Title: A World of Innocent Discovery
Artist: Cedric Douglas
Materials: Spray paint, stencil
Location: Exterior wall of the Behrakis Health Sciences Center on Leon Street facing Centennial Common.
About:
Cedric Douglas’ passion for street art was sparked the moment he got his hands on a can of Krylon Ultra Flat Black spray paint.
“It was almost like magic,” the Boston artist recalls.
He was still a kid at the time and was amazed by the possibilities. Just about anything he could think up, he could now create. His only limits were his imagination and the amount of wall space he had to work with.
In spring 2016, just a semester after serving as Northeastern University’s artist in residence, Douglas completed his mural “A World of Innocent Discovery.” The mural is meant to serve as an homage to his younger self, but also as a commentary that the world is full of endless exciting possibilities, he says.
“It touches on the inner child within all of us, and I think a lot of people like it because of that,” he says.
Created using UV-resistant spray paint and stencil, the mural features a boy painted in black using spray paint to create a color-filled scene featuring splashes of white, red, purple, yellow and blue, all centered by a massive Tyrannosaurus rex and soaring Pterodactyls.
“As a kid, I loved dinosaurs,” says Douglas. “One thing about the dinosaur is you have this innocent little kid and then you have this vicious dinosaur, but the kid is not afraid, just in wonder. It’s an interesting relationship between the two.”

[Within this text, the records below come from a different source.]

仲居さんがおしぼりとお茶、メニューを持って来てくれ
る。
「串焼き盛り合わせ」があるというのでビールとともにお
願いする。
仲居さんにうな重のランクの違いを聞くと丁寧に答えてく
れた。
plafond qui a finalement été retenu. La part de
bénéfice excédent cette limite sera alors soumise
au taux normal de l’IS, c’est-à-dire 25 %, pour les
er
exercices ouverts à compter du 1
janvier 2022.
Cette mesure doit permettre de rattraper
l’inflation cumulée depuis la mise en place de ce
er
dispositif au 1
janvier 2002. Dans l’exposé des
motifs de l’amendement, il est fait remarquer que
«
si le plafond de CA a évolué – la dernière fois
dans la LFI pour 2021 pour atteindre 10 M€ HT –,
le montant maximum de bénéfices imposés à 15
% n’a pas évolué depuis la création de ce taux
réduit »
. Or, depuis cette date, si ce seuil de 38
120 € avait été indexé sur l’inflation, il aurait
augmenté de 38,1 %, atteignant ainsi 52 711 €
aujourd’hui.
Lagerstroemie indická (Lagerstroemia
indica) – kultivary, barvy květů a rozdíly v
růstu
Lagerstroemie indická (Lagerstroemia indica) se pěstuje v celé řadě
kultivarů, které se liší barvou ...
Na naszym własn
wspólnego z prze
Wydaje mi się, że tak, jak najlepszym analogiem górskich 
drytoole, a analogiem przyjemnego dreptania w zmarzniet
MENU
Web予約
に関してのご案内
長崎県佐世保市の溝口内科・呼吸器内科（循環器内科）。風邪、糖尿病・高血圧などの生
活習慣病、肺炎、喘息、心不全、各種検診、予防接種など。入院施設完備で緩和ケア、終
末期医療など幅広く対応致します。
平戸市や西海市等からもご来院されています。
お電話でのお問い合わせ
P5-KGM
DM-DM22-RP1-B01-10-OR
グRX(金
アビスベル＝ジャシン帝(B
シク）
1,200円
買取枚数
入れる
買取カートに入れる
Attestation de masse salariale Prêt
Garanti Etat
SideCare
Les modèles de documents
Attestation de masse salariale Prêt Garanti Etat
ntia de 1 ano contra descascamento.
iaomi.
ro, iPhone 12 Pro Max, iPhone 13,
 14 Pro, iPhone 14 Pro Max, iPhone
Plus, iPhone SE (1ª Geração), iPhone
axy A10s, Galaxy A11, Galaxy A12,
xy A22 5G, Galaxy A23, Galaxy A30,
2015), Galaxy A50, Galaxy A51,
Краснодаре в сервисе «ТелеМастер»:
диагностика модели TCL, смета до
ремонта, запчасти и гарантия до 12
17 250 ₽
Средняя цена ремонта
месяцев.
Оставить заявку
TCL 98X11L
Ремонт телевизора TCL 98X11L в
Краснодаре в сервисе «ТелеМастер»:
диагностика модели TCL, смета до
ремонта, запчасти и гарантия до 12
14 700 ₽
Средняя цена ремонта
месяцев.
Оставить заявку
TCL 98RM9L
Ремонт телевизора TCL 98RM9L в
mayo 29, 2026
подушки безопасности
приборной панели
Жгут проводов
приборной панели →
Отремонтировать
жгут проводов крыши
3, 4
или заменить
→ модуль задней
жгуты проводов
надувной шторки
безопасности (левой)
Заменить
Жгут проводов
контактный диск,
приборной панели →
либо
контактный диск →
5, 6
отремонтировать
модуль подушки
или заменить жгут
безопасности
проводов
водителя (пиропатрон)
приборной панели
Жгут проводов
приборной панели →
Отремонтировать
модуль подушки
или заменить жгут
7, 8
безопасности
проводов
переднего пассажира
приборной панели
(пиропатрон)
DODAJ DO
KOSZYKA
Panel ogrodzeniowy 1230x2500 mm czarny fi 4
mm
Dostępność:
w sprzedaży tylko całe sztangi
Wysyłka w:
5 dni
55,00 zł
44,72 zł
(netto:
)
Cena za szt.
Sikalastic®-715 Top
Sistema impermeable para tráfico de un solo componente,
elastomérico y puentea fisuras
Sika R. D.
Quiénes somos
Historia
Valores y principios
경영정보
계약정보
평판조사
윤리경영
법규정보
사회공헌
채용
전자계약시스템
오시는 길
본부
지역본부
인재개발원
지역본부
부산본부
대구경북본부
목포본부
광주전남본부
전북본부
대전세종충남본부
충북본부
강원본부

The mural is one of several projects Douglas has worked on for Northeastern. He also assisted in creating an interactive canvas with other art faculty that involved 100 participants, as well as various other initiatives meant to bring more public art to the Boston campus.
“I did the residency because my work isn’t just mural painting,” he says. “It’s really community engagement plus mural painting. It was an extension of that.”